Actis has raised more than $13 billion since 2004 and has invested $7.8 billion across more than 200 deals in Africa, Asia and Latin America in the consumer, energy, financial services, healthcare, industrials and real estate sectors. The U.K. government sold its remaining 40% share in Actis in 2012.
The report makes a compelling case for private equity firms to drive change at scale and speed, especially in emerging markets. Key SDGs, such as renewable energy, health care, education, food production and gender “play to the PE agenda,” the report said. (The top global risks identified by the World Economic Forum’s most recent survey are directly related to the SDGs, according to the report. Those include extreme weather events, food security, biodiversity loss and ecosystem collapse, “all of which can have material impacts on a company’s operational costs, reputation and profitability.”)
“Exits that demonstrate a return on social value will become the norm in the near term,” the report concludes.
Perhaps most importantly, SDG investing will bring in the checks. Limited partners, the report says, will “increasingly commit to firms that show credible commitment to the SDG agenda and, more broadly, societal expectation shifts to a ‘profit for all’ mindset.”
Many firms are assessing, mapping and aligning, the authors report. But, “The SDGs are not yet being widely used by managers to influence strategies, direct investment policies or drive the development of new approaches and products.”

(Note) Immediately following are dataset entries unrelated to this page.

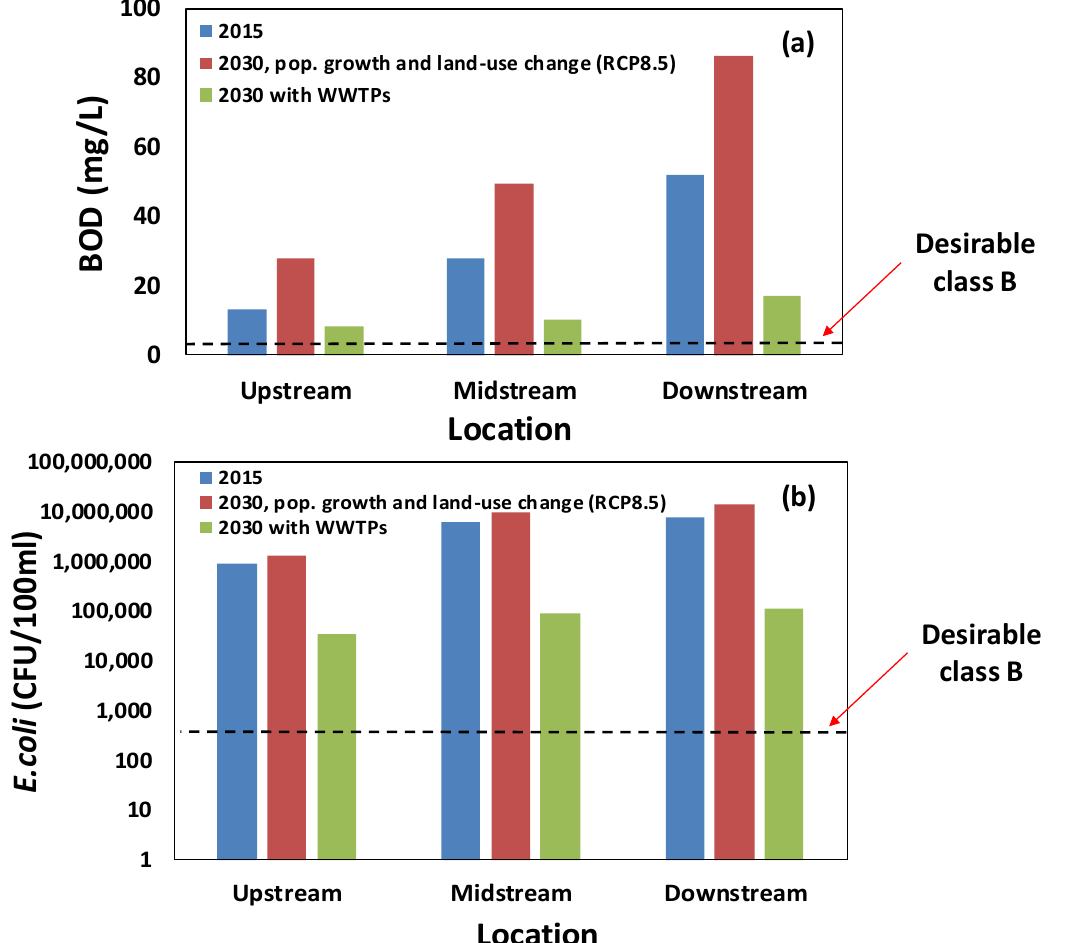
Figure 9. Result shows simulated water quality parameters ( a ) BOD ( b ) E. coli for scenario with adaptation measures.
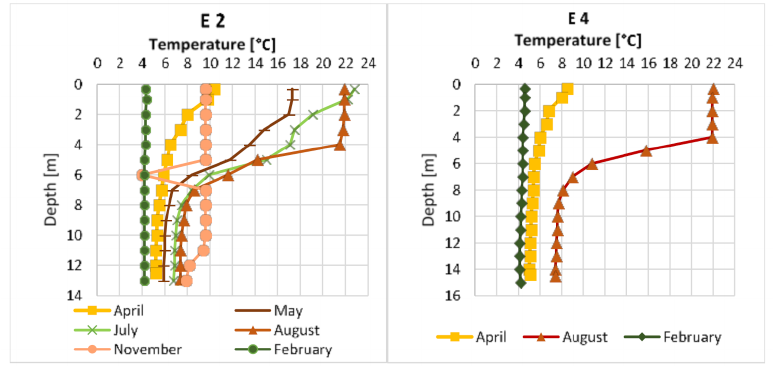
Figure 3. Temperature distribution in the water column of Lake Eichbaumsee at locations E2 and E4 between April 2018 and February 2019.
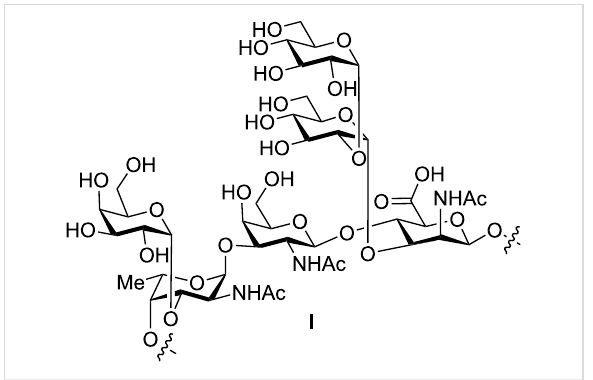
Figure 1: Structure of the S. pneumoniae serotype 12F capsular poly- saccharide repeating unit [15].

Take LGT Impact, for example, the impact investing arm of the $206 billion LGT Group, the asset manager of the royal family of Liechtenstein. The report cites LGT Impact’s claim that, “Together with our portfolio companies, we align with and contribute to the achievement of 12 out of 17 U.N. Sustainable Development Goals (SDGs).” The new head of LGT Impact is Sev Vettivetpillai, who previously headed impact investing for Abraaj.
Among the firms integrating SDGs more deeply into their practices is LeapFrog Investments, which specializes in insurance and other financial services in emerging markets. LeapFrog’s FIIRM framework rolls up financial, impact, innovation and risk management factors. For example, LeapFrog tracks as a “key performance indicator” across its investments the number of low-income people accessing insurance, financial services and health care products. That metric, the report notes, aligns with SDG No. 1 (No Poverty) and No. 3 (Good Health and Well-being).

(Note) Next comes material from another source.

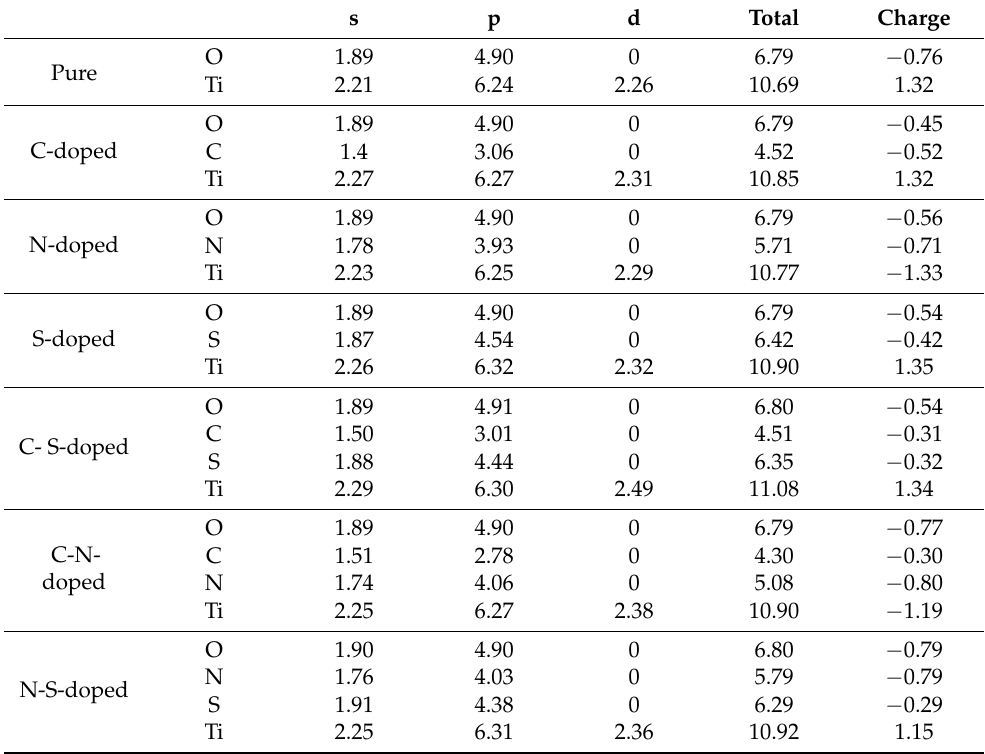
Table 2. Mulliken population analysis of (210) brookite surface for s, p, and d orbitals.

Actis is testing a tiered scale to account for the magnitude of companies’ contributions to each SDG. Rolling it up can provide a fund-level view, highlighting the percentage of portfolio companies that make significant, moderate or limited contributions to at least one SDG.
A new set of metrics from the Global Reporting Initiative and the UN Global Compact is attempting to bridge the gap between national-level reporting frameworks used by the U.N. itself and the best-practices for private-equity reporting. The accounting firm PwC has sketched a scenario in its “Working in an SDG Economy” report in which SDG impact-awareness will be prioritized alongside other business objectives. “Every business will know how their activities and the consequences of their activities (even the unforeseen elements), map across to the Global Goals,” PwC predicts.
How private-equity capital will improve the lives of truly low-income people is one of the biggest open questions for private-equity firms, including Abraaj and any successor firm that may take over the health fund. “The SDGs and their underlying targets are predominantly focused on the poorest of the poor,” the report says. “However, many emerging-markets investors are investing in businesses that provide products and services for lower-middle income consumers.”